そして、おばさんから貰った御守りを鞄から取り出し、先程の会話を思い出す。
『これを首にかけなさい。そうすれば妖狐を追い出せるはずです。ちなみに値段は8万円』
『…たっか…!今すぐATM行ってきます!ちょっと待ってて下さい!』
特にお金を使う機会もない俺は迷わずに買ってしまったが、これは騙されたのかもしれないと俺は後悔していた。
橙色の御守りには緑色の勾玉が飾られている。一見なんの変哲もない御守りだが…本当にこれで身体から狐を追い出せるんだろうか。
買ってしまったのなら後悔しても仕方がない。俺は取り敢えず首に御守りをかけた。
すると、辺りにぶわっと一瞬だけ風が吹き、身体から何かが抜けていく感触がした。
「あ…、なに、あぁ…っ」
それが妙に変な感覚で、俺は思わず情けない声を出す。魂を引き抜かれるような、大事な半身を失ってしまうような。
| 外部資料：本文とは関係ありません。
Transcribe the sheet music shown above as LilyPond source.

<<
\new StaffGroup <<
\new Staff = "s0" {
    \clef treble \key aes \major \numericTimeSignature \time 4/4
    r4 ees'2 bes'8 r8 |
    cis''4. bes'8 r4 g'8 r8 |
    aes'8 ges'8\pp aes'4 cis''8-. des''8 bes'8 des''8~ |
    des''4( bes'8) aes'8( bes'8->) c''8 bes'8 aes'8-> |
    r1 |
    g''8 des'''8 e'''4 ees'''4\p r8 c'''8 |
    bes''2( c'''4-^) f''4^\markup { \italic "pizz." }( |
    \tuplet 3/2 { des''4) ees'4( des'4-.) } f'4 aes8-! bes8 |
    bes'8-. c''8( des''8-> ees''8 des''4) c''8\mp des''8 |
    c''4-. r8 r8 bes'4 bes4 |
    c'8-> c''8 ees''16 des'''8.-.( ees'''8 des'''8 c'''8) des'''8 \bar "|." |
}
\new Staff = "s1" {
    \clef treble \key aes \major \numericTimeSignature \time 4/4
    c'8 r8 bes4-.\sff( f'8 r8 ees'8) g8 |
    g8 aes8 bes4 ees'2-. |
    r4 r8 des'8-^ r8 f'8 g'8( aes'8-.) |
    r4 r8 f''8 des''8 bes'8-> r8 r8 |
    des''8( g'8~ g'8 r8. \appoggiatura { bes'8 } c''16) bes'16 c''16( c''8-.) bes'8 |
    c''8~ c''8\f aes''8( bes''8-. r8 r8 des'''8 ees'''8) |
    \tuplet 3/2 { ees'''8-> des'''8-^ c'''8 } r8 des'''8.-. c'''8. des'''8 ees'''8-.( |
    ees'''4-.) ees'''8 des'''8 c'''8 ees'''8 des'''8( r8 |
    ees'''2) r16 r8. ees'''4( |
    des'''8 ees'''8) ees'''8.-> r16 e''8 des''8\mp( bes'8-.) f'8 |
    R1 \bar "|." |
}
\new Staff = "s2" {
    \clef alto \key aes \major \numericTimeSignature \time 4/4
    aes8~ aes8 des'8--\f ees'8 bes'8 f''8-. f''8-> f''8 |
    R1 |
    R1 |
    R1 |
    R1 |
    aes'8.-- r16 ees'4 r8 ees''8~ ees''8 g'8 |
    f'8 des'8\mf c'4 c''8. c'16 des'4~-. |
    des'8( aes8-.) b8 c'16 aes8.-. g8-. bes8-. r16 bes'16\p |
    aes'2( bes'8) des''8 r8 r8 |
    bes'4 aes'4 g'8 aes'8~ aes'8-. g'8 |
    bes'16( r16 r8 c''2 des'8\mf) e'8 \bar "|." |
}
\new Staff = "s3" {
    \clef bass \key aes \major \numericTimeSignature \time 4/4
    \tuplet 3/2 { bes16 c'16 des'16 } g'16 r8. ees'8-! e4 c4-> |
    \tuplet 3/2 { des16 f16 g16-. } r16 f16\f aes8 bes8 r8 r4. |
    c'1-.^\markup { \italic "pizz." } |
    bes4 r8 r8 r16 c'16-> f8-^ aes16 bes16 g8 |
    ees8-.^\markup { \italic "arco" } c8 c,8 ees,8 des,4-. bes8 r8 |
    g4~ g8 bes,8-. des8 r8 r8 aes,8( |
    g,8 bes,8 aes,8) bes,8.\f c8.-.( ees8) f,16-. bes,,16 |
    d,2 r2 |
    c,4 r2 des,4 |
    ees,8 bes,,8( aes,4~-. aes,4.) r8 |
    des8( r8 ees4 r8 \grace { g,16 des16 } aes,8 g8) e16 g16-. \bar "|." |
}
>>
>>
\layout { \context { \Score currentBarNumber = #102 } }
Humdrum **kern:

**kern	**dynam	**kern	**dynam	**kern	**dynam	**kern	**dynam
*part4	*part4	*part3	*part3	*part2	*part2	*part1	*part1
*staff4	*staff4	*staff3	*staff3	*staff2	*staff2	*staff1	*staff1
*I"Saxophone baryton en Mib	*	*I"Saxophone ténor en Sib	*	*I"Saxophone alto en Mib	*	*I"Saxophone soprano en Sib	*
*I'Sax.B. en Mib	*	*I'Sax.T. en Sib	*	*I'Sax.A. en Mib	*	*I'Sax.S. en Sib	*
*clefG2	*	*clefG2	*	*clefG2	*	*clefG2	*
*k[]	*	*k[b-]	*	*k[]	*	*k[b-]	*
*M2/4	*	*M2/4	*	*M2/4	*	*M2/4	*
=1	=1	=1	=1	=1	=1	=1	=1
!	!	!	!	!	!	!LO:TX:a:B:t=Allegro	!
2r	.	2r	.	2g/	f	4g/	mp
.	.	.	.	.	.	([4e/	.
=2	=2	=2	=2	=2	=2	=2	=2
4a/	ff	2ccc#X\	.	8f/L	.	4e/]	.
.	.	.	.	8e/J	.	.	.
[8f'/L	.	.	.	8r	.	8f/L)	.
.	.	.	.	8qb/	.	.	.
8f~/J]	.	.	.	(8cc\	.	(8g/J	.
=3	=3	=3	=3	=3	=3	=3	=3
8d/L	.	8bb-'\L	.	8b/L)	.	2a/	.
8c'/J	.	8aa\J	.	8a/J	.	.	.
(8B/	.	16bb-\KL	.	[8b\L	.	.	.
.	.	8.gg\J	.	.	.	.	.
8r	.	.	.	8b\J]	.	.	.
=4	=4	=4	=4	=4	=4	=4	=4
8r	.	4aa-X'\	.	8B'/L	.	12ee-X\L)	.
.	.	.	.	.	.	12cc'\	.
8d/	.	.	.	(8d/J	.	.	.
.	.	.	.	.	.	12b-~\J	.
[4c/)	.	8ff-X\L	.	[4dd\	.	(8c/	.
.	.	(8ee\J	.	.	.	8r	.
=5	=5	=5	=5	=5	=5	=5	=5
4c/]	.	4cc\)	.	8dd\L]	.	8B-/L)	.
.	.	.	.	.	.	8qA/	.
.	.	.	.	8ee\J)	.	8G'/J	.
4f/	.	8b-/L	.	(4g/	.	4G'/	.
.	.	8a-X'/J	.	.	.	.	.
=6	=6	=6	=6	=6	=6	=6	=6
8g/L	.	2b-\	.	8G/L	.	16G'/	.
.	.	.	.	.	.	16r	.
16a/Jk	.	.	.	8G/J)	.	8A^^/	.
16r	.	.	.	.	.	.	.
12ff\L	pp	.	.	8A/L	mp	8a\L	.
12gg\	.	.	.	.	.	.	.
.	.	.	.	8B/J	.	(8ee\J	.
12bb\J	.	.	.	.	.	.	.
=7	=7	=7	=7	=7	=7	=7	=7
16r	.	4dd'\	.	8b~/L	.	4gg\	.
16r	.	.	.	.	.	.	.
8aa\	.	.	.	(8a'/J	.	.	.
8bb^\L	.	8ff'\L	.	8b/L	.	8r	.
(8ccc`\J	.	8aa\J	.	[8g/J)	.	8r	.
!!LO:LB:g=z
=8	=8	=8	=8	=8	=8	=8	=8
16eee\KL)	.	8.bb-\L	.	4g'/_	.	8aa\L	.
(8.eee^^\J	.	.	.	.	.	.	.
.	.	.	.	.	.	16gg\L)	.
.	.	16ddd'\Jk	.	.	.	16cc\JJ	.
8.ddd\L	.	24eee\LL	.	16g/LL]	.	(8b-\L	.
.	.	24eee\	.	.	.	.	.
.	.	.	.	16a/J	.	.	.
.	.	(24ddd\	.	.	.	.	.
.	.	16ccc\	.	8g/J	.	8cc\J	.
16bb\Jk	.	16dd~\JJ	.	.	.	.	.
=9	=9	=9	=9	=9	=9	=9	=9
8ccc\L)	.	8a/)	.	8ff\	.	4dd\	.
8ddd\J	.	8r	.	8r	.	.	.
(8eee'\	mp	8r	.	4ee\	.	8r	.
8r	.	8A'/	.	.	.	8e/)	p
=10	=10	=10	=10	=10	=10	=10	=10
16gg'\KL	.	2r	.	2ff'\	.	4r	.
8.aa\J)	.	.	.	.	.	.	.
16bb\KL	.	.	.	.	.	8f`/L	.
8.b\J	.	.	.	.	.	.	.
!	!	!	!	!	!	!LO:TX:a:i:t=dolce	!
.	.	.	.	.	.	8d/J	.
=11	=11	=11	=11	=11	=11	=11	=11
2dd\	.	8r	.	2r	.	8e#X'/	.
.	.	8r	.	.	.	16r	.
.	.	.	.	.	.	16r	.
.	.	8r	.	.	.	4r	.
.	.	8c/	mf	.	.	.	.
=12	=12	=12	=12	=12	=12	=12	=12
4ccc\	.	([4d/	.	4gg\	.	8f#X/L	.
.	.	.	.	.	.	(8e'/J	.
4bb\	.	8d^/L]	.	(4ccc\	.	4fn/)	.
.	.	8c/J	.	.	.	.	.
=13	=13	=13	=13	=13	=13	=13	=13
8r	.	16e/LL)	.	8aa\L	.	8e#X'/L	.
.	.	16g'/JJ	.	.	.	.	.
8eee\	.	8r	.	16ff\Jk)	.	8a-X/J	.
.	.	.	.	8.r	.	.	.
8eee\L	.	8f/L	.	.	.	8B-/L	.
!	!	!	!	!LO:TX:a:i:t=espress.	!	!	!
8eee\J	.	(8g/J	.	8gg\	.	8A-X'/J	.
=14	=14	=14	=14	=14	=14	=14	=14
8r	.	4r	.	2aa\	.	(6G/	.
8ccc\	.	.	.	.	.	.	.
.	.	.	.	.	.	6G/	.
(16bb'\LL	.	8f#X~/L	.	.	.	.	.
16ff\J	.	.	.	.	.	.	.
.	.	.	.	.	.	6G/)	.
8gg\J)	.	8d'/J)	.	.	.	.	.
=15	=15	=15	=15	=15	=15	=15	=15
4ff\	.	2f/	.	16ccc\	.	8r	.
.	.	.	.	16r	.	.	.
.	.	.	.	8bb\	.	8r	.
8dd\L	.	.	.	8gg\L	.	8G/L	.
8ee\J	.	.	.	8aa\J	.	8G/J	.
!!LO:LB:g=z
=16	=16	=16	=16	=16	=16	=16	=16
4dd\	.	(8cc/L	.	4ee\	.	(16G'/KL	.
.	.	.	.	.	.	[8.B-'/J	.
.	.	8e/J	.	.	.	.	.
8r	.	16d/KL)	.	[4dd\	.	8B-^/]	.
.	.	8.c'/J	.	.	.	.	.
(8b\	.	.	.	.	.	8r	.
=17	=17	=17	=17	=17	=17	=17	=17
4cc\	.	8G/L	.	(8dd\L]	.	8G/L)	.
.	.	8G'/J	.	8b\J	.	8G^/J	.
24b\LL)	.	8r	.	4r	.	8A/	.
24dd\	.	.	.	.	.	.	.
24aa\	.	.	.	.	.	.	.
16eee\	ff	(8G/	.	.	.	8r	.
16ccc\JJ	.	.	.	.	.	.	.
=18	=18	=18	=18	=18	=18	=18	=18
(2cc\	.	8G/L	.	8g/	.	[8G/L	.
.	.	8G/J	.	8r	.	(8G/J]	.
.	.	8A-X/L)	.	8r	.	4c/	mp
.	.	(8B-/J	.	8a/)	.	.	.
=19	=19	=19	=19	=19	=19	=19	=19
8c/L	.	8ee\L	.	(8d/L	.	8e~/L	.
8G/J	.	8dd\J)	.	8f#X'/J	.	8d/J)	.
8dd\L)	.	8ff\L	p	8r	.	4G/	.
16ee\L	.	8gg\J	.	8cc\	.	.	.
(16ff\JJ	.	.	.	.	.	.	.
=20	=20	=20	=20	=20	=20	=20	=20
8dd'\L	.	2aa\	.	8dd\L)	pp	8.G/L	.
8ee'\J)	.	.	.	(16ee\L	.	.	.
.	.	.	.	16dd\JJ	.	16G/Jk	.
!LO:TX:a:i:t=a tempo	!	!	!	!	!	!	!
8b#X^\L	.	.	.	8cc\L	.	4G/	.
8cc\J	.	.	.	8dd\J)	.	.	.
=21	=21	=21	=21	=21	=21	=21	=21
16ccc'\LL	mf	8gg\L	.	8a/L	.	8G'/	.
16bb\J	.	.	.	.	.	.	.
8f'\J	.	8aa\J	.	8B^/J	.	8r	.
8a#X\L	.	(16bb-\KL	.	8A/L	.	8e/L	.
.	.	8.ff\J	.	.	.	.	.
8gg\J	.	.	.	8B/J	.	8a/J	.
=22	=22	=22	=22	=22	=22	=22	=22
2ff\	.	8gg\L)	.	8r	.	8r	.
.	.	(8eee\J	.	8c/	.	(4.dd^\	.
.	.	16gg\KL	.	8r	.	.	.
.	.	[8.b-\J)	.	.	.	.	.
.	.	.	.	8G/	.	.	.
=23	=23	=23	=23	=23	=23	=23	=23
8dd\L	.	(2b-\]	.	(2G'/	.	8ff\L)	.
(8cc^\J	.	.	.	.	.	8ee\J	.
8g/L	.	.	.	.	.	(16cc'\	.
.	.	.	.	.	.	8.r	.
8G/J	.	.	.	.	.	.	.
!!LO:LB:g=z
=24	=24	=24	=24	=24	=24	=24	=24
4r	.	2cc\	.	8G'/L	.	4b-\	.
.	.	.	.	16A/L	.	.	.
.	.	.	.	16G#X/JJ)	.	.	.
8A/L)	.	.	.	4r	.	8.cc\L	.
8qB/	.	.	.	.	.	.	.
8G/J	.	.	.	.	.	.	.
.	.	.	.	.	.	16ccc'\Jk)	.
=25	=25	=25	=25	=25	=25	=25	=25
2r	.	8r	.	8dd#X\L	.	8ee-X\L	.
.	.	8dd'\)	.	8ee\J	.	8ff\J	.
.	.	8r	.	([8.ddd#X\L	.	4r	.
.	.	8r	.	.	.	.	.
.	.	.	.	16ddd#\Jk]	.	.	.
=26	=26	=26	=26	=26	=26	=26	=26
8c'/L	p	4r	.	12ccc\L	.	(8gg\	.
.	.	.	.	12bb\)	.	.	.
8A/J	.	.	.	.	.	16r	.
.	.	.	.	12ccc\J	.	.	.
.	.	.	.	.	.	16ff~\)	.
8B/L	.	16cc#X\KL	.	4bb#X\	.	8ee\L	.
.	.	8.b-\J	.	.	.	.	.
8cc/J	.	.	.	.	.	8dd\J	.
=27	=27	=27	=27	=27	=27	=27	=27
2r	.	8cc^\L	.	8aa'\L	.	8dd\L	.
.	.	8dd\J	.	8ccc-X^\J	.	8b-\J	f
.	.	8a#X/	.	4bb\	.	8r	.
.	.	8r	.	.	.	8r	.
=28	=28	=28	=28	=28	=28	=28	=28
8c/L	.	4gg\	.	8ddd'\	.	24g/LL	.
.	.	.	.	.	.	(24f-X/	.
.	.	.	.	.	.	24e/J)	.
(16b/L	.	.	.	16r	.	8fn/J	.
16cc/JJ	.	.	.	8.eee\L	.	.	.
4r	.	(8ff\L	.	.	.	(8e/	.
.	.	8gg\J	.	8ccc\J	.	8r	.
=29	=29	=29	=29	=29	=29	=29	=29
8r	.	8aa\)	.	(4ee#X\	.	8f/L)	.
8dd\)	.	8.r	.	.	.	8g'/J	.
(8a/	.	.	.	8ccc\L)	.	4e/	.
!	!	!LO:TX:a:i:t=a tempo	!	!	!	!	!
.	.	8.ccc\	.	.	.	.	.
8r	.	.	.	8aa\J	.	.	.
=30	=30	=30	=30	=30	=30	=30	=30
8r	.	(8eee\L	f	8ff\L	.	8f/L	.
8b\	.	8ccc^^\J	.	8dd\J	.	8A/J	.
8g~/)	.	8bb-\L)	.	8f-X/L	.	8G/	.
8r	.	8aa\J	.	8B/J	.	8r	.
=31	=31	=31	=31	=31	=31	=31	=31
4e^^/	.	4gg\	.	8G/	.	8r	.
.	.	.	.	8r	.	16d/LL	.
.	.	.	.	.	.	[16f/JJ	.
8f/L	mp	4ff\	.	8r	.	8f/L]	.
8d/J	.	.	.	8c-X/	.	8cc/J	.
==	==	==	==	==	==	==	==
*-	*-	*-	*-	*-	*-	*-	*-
自分の中で何かが蠢いている。気持ちいいのか気持ち悪いのか分からない境目が曖昧な状態に酔わされそうだ。早く終わってくれと願いながら俺は首にかけた御守りをぎゅっと両手で握った。
暫くの変な状態の後、身体から自分に栓をして息苦しくしていたコルクがポンっと抜けるような感触を感じ、俺は謎の疲労感でへなへなと床に座り込む。
「あ…」
そして、俺は目の前には本当に狐がいる事に気が付いた。